Lebanon engulfed by protests in wave of fury against political elite
Tens of thousands of protesters poured on to the streets of Lebanon on Friday in a wave of fury against high prices, new tax proposals and a political elite seen as corrupt and self-serving.
Demonstrators burnt tyres and blocked main roads in Beirut and other cities while chants familiar from the Arab uprisings of 2011 calling for “the fall of the regime” rang out.
There were some clashes between protesters and the police.
The unrest was sparked by a government plan, now rescinded, to impose a 20 cent tax on the first WhatsApp call made by users every day. In a country with high inflation, crumbling infrastructure and poor services, many people use internet voice applications to avoid the high price of mobile calls.
The WhatsApp proposal, part of measures under discussion by the government to increase state revenues in one of the most heavily indebted countries in the world, galvanised anger across Lebanon’s patchwork of religious denominations.
According to local media reports, Lebanese from all sects — Christians and Shia and Sunni Muslims — marched to demand the resignation of the government of Prime Minister Saad al-Hariri. They directed their anger against politicians from all religious backgrounds who form the political elite in a country where power is shared out according to religious groupings.
“We came into the streets because we can no longer bear this situation,” said Fadi Issa, a protester quoted by Reuters. “They are all thieves, they come to the government to fill their pockets, not to serve the country.”
He said he wanted politicians not just to resign but to be held accountable and “to return all the money they stole”.
The demonstrations, the largest in Lebanon for several years, brought the country to a standstill with schools and offices closed and the road to Beirut airport blocked.

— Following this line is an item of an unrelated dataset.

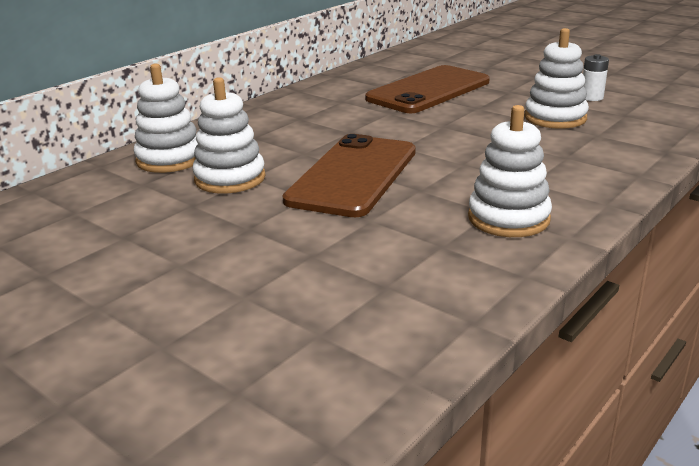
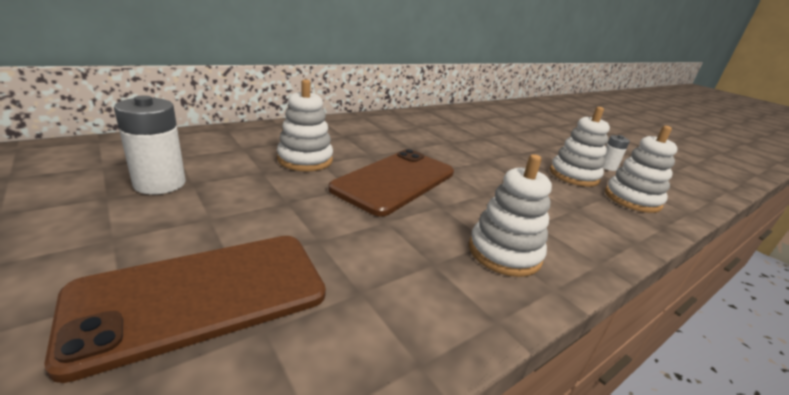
camera: 10 degrees right, 0 degrees up
white stacking toy [134,63,198,173] -> white stacking toy moved to [605,126,678,213]
brown phone [365,65,490,113] -> brown phone moved to [44,236,326,383]
none -> white battery [114,95,186,195]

Smaller protests over joblessness and corruption erupted a few weeks ago as the government grappled with a deepening economic crisis and falling central bank reserves which had cast doubts about its ability to import basic goods such as fuel and wheat.
Lebanon’s debt has ballooned to more than 150 per cent of gross domestic product — the world’s third-highest such ratio. The economy is sluggish with the IMF expecting economic growth in 2019 to remain sluggish.

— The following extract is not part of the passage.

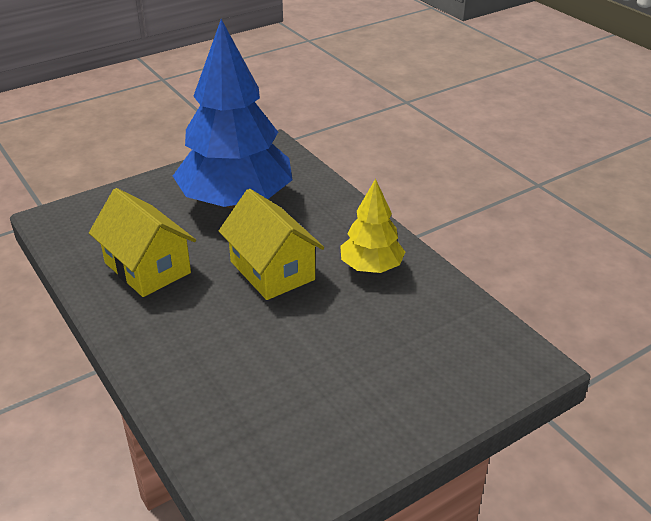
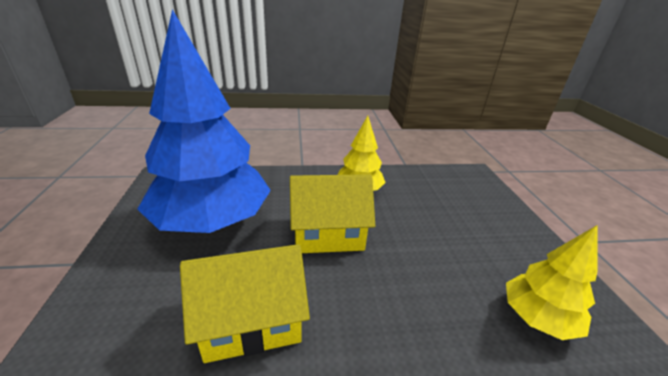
camera: 65 degrees left, 5 degrees down
none -> yellow tree [506,225,598,340]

Frequent deadlock within the power-sharing government has paralysed the government’s ability to enact economic reforms. At the same time, remittances from the vast Lebanese diaspora, an important source of revenue, have slowed down on falling confidence in the country’s economic management.
In a televised address on Friday evening Mr Hariri blamed his partners in the power-sharing government for obstructing reforms that would have allowed inflows of $11bn in economic support from international donors. He said instead of agreeing the measures, time was wasted in “scoring points” between political factions. He said he was giving his “partners in government a 72-hour ultimatum to back his reforms or he would adopt a different approach which he did not specify”.
Gebran Bassil, the foreign minister, who is also Mr Hariri’s political opponent, warned that the alternative to the government was further uncertainty and potentially chaos. He called for a raft of anti-corruption measures including lifting secrecy on politicians bank accounts. In a televised address he said there should be no new tax burdens on the population.